Mon client sort du chic bar les Caresses devant lequel j’attends depuis quelques minutes. Il rate la petite marche qui donne sur le trottoir, et vient se vautrer sur le capot de mon taxi. Il relève la tête et me regarde en m’offrant un sourire qui m’en dit long sur son état. Le type est paqueté pas à peu près. Pour venir prendre place derrière moi, il se frotte allègrement sur l’auto blanchie par le sel et le pauvre s’en met partout en gardant accroché au visage le sourire le plus béat qui soit. En ouvrant la portière, il perd l’équilibre et manque de tomber à la renverse. Il réussit à s’accrocher à la porte et deux trois contorsions plus tard il se retrouve enfin assis et me demande le plus joyeusement du monde :
— Co… comment ça va mooooon cher Moooonsieur. Voohouss devriez voir lees filles là dedans! Wooooooouuuuuu boy !

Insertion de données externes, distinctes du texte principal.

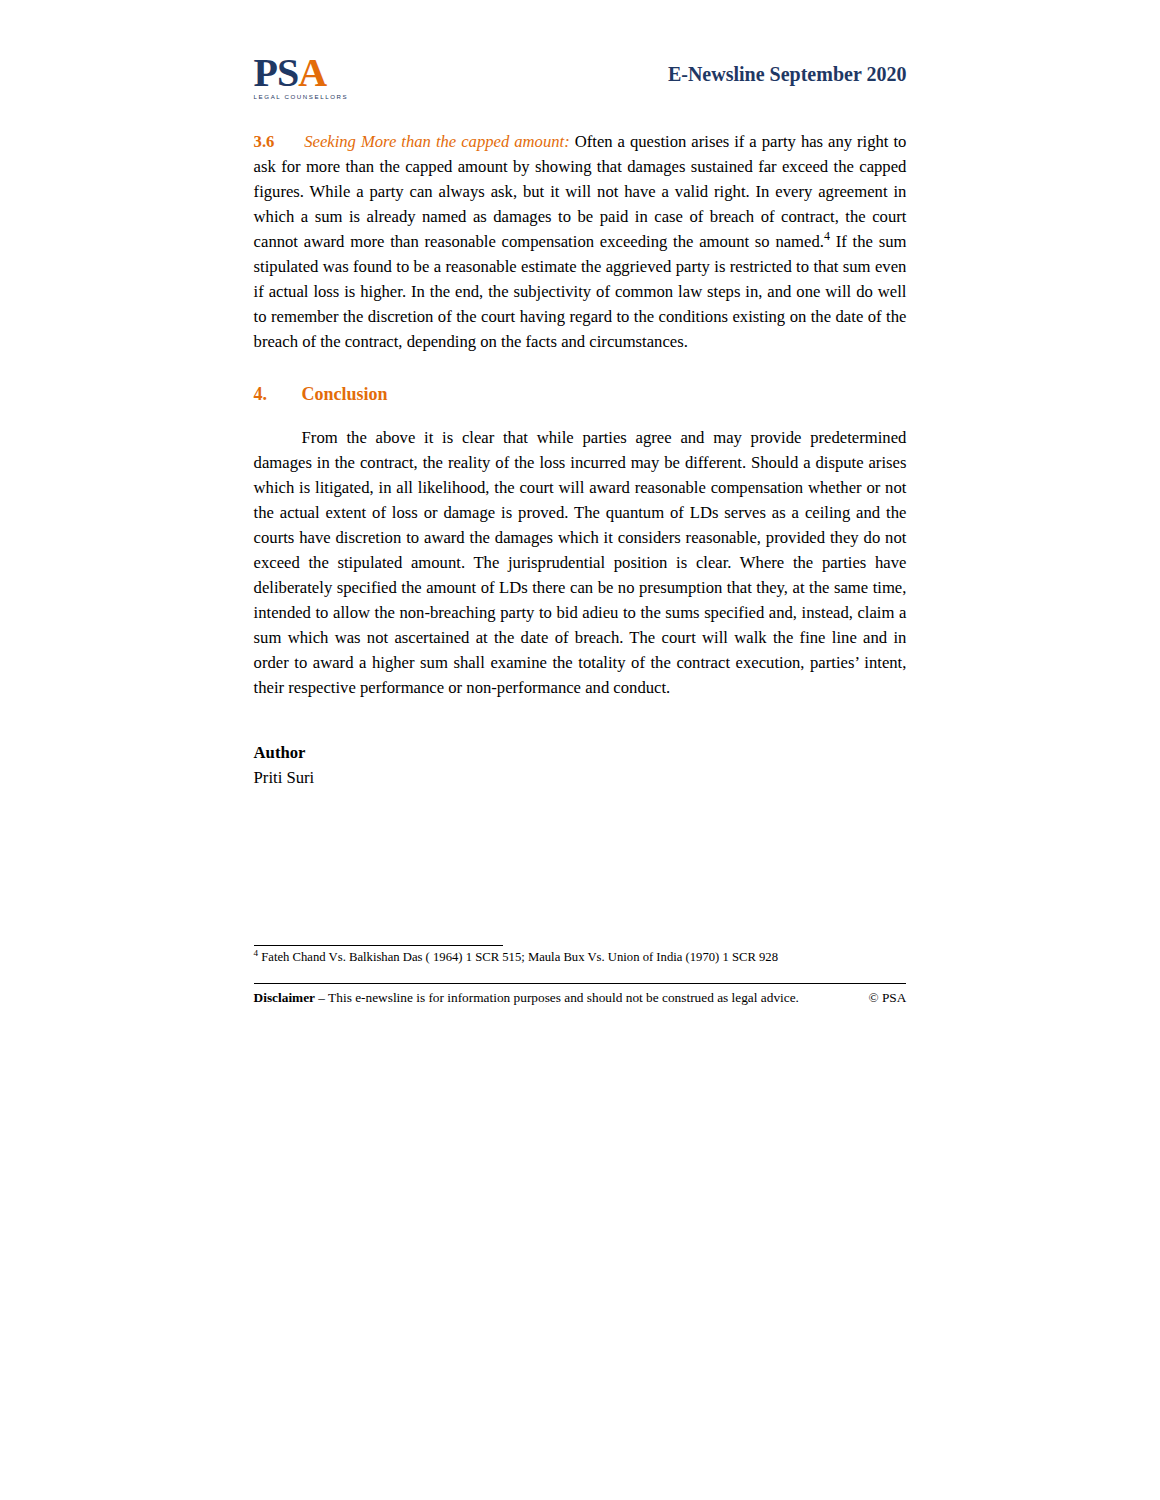PSA
Legal Counsellors
E-Newsline September 2020
3.6 Seeking More than the capped amount: Often a question arises if a party has any right to ask for more than the capped amount by showing that damages sustained far exceed the capped figures. While a party can always ask, but it will not have a valid right. In every agreement in which a sum is already named as damages to be paid in case of breach of contract, the court cannot award more than reasonable compensation exceeding the amount so named.4 If the sum stipulated was found to be a reasonable estimate the aggrieved party is restricted to that sum even if actual loss is higher. In the end, the subjectivity of common law steps in, and one will do well to remember the discretion of the court having regard to the conditions existing on the date of the breach of the contract, depending on the facts and circumstances.
4. Conclusion
From the above it is clear that while parties agree and may provide predetermined damages in the contract, the reality of the loss incurred may be different. Should a dispute arises which is litigated, in all likelihood, the court will award reasonable compensation whether or not the actual extent of loss or damage is proved. The quantum of LDs serves as a ceiling and the courts have discretion to award the damages which it considers reasonable, provided they do not exceed the stipulated amount. The jurisprudential position is clear. Where the parties have deliberately specified the amount of LDs there can be no presumption that they, at the same time, intended to allow the non-breaching party to bid adieu to the sums specified and, instead, claim a sum which was not ascertained at the date of breach. The court will walk the fine line and in order to award a higher sum shall examine the totality of the contract execution, parties’ intent, their respective performance or non-performance and conduct.
Author
Priti Suri
4 Fateh Chand Vs. Balkishan Das ( 1964) 1 SCR 515; Maula Bux Vs. Union of India (1970) 1 SCR 928
Disclaimer – This e-newsline is for information purposes and should not be construed as legal advice.
© PSA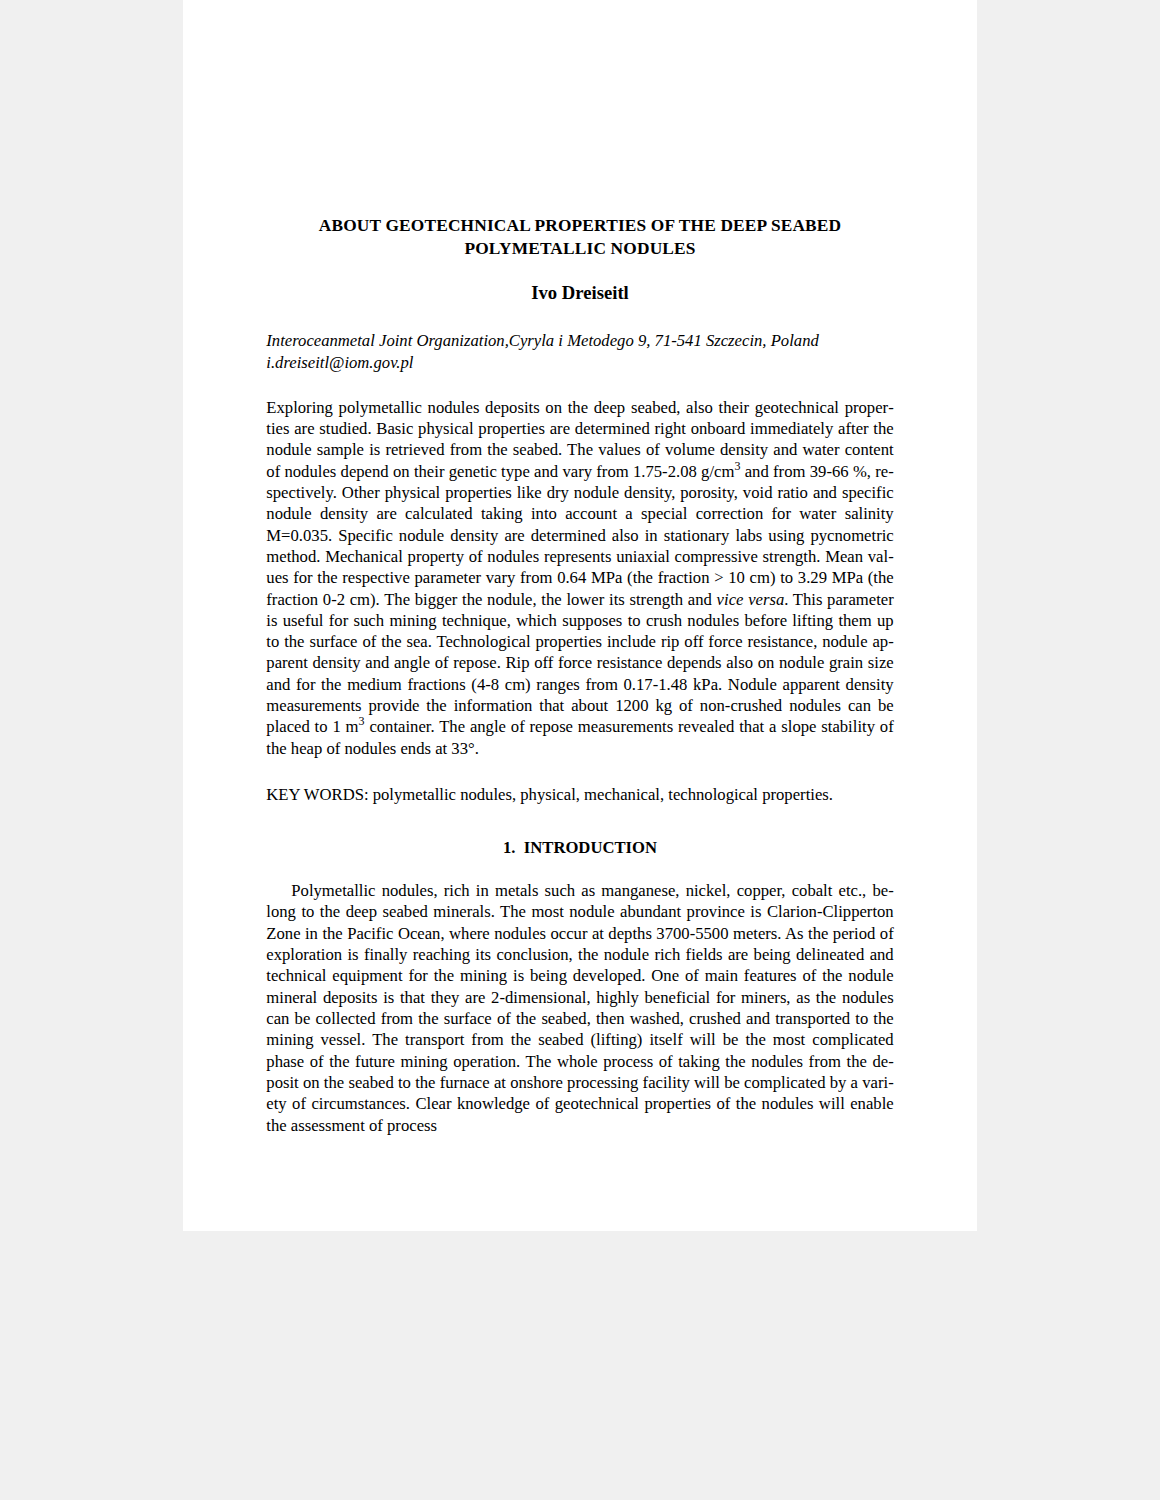About Geotechnical Properties of the Deep Seabed
Polymetallic Nodules
Ivo Dreiseitl
Interoceanmetal Joint Organization,Cyryla i Metodego 9, 71-541 Szczecin, Poland
i.dreiseitl@iom.gov.pl
Exploring polymetallic nodules deposits on the deep seabed, also their geotechnical properties are studied. Basic physical properties are determined right onboard immediately after the nodule sample is retrieved from the seabed. The values of volume density and water content of nodules depend on their genetic type and vary from 1.75-2.08 g/cm3 and from 39-66 %, respectively. Other physical properties like dry nodule density, porosity, void ratio and specific nodule density are calculated taking into account a special correction for water salinity M=0.035. Specific nodule density are determined also in stationary labs using pycnometric method. Mechanical property of nodules represents uniaxial compressive strength. Mean values for the respective parameter vary from 0.64 MPa (the fraction > 10 cm) to 3.29 MPa (the fraction 0-2 cm). The bigger the nodule, the lower its strength and vice versa. This parameter is useful for such mining technique, which supposes to crush nodules before lifting them up to the surface of the sea. Technological properties include rip off force resistance, nodule apparent density and angle of repose. Rip off force resistance depends also on nodule grain size and for the medium fractions (4-8 cm) ranges from 0.17-1.48 kPa. Nodule apparent density measurements provide the information that about 1200 kg of non-crushed nodules can be placed to 1 m3 container. The angle of repose measurements revealed that a slope stability of the heap of nodules ends at 33°.
KEY WORDS: polymetallic nodules, physical, mechanical, technological properties.
1. Introduction
Polymetallic nodules, rich in metals such as manganese, nickel, copper, cobalt etc., belong to the deep seabed minerals. The most nodule abundant province is Clarion-Clipperton Zone in the Pacific Ocean, where nodules occur at depths 3700-5500 meters. As the period of exploration is finally reaching its conclusion, the nodule rich fields are being delineated and technical equipment for the mining is being developed. One of main features of the nodule mineral deposits is that they are 2-dimensional, highly beneficial for miners, as the nodules can be collected from the surface of the seabed, then washed, crushed and transported to the mining vessel. The transport from the seabed (lifting) itself will be the most complicated phase of the future mining operation. The whole process of taking the nodules from the deposit on the seabed to the furnace at onshore processing facility will be complicated by a variety of circumstances. Clear knowledge of geotechnical properties of the nodules will enable the assessment of process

Je ne peux pas faire autrement que sourire. Le gars est au sommet de son « happy hour » et est d’une bonne humeur contagieuse. Il a le regard hors focus de quelqu’un qui doit voir double, voire triple. Son linge est plein de sel, mais lui est complètement poivré. Il veut que je l’emmène à Greenfield Park, là où sa blonde l’attend avec probablement une brique et un fanal, là où le party va se terminer. Mais pour le moment le gars est heureux et à envie de jaser. En fait, il répète les mêmes deux trois phrases qu’il commence sans finir. Je fais comme si de rien n’était en remplissant les blancs. Faut que je réussisse à le ramener sans qu’il s’endorme et surtout éviter que ça brasse trop. Je me vois mal éponger ce qu’il vient d’ingurgiter. J’n’ose même pas imaginer.
Tranquillement pas vite, on va se rendre jusqu’à chez lui, où il s’aperçoit qu’il n’a pas assez d’argent pour me payer. Il me dit de l’attendre, qu’il va aller demander à sa femme, hésite et se ravise. Direction le guichet automatique. Entre deux maux, on choisit le moindre. Il y a une banque au bout de sa rue, ça prend deux minutes pour s’y rendre, mais le mec va en passer près d’une dizaine à tenter d’extraire des billets de la machine. De l’extérieur, je l’observe « pitonner » et je vois bien dans son langage corporel que le gars a une sale envie de pisser. Je me dis que vu l’état dans lequel se trouve déjà son pantalon, un peu plus, un peu moins. C’est pissant.
De retour dans l’auto, le gars me donne deux billets de vingt et se répands en remerciements. J’ai beau vouloir lui rendre sa monnaie, il est inflexible. Je suis un bon gars, j’ai été d’une patience exemplaire de l’endurer et je mérite amplement le dix de pourboire qu’il m’offre. Moi je suis juste content d’être arrivé à bon port sans qu’il fasse de dégâts et je le remercie à mon tour. Je le dépose devant sa porte où il me demande de lui souhaiter bonne chance. Je vous laisse imaginer la scène.
Quelques heures plus tard, alors que je suis de retour sur mon poste habituel, on me redonne un autre appel pour le bar les Caresses. En sort une belle brune avec qui je me met à discuter de sa soirée.
— Tu finis tôt!
— J’avais le shift de jour mais je suis resté un peu pour jaser avec les filles.
— Ça a été occupé?
— Bof! Pas plus que ça, mais je suis tombé sur un bon client. Je l’ai saoulé pas à peu près!
— Ah ben maudit! J’pense que j’suis venu le ramasser taleure. Ça serait pas un grand gars frisé qui commence des phrases sans les finir?
— C’t’en plein lui ! Y’a pas arrêter de me parler de sa blonde qui était pour lui passer un sapin!
— Pour moé, elle va aussi lui passer un savon!
Puis je lui ai raconté l’histoire des pantalons. On a rigolé le reste de la course en jasant de notre client. Il aura réussi dans son heure joyeuse à en mettre une couple de bonne humeur. À la fin je lui dis de laisser faire le pourboire, que grâce à son travail, le gars m’en avait donné plus que j’espérais. Elle m’a filé une couple de piasses en me disant que mon histoire valait bien ça. On s’est remercié.